The Last Day Of Seventy One by Rich Quatrone

THE LAST DAY OF SEVENTY ONE

the last day is like all the other days
only this one is the last of those days
when I was 71 and before that 70 and before
that 69, then 68, 67, 66, all the way
back to 1.
so this is a poem about my life, you might say,
as it is now, before 72, on the last day.

it all started when…
and you can fill in the rest

it all ended when…
you’d better not fill this in!

2.

the last day found me listening to
advice about focusing on my cat,
my little black Maserati of a cat
named Cleopatra, like the great
Egyptian queen, or North African
queen, hence she is black.

the advisor told me my cat
is photogenic.
which is interesting because
there is some verbal similarity
between Egyptian and photogenic,
if you know what I mean,
which you probably don’t.

who knows what I mean or have ever meant?
not many.
although I tried to be understood,
or even known.
at least my meaning.
to be known, you know.
you get me, I hope.
because I will be 72 tomorrow
and the days are shorter
and colder
and my bed is empty
and my arms are empty
and my mouth is empty
my eyes are empty
there is not that much
to see when there is no
woman to be seen.

but who really wants to hear
the complaint of a man about to be 72?
not many.
why, not even me.
writing this is painful, I tell you!
behind the mirth is an earth of tears
and fears and all that disappears.

it all goes away.
you understand this, I’m sure
it all fades, passes, shrinks,
and one thinks about it
and writes books of philosophy and poetry,
plays and novels, even film scripts
deal with this final
disappearance.

so, here it is, the last day before the next
day and the day after that
all witnessed by my indelibly
black and blackest
cat.

Rich Quatrone

RICH QUATRONE is a poet and playwright living in Spring Lake, NJ. He was educated at Rutgers College and Mason Gross School of the Arts, both at Rutgers University. He and Lorraine Quatrone founded PASSAIC REVIEW in 1979, inspired by Lunch magazine and the groundswell of poetry that was then in the Passaic-Rutherford area. Other mags to come out of that period were Footwork and Lips. Footwork became the current Paterson Literary Review, headed up by Maria Mazziota Gillan. Quatrone introduced Gillan to the poetry world by having her read at Passaic High School, publishing her first efforts in PR, and by having her interviewed on EYES OF THE ANGELS, the cable television poetry show, produced by Paul Juscyk and Rich Quatrone. Gillan turned her back on those who endorsed her and has made some kind of mark on the poetry world.
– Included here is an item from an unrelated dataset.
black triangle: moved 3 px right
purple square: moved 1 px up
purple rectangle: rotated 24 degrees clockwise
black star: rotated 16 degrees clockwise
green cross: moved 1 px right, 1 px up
Rich eventually left north Jersey and the life and wife he loved there. Much of this was brought about by a rigged prosecution of Rich as a home instructor in Passaic and Lyndhurst. Some people knew the truth and encouraged him to fight the bastards who set him up, but Rich knew he’d been tried and convicted in the Herald News by people like reporter Steve Marlowe, so he accepted a very, very unjust plea bargain. This is a decision he has regretted often in his life, since he allowed the State to strip him and his family of every cent they possessed. He has never really recovered from the financial poverty. He received an expungement in 2006.

After the infamy of September 11, Rich began an all-out, six year campaign of reading hard-hitting poems, poems to educate, poems to connect personal love and world love, at the Java Hut, which later became the diluted Coffee Blue, in Belmar, NJ. During these six intense years, Rich founded CHILDREN OF SEPTEMBER 11, along with Timo Scott, as a guerrilla theater group taking on social issues often left unaddressed by too many others. Online Rich resurrected (actually the third incarnation) of Passaic Review, following the original magazine, then Passaic Review Millennium Editions. The new PASSAIC REVIEW EZINE, published some 1600 online issues, covering every conceivable part of Rich’s political, social, and personal imaginative landscape. Joined in this effort were scores of poets, including Bob Quatrone and Amiri Baraka. Rich kept the Ezine going until he abandoned it after the invasion of Iraq. Rich felt the country was no longer worth the risk involved in speaking so honestly publicly.

Rich is also the producer of PLAYWRIGHTS ON THE RISE at Lakewood’s historic Strand Theater. He’s done this series into, now, its seventh year under his helm. This is a staged reading series of new plays from predominantly new playwrights. Rich has two sons, John and Eric, both poets, musicians, and athletes. Their band THE LYRIQS is on the rise.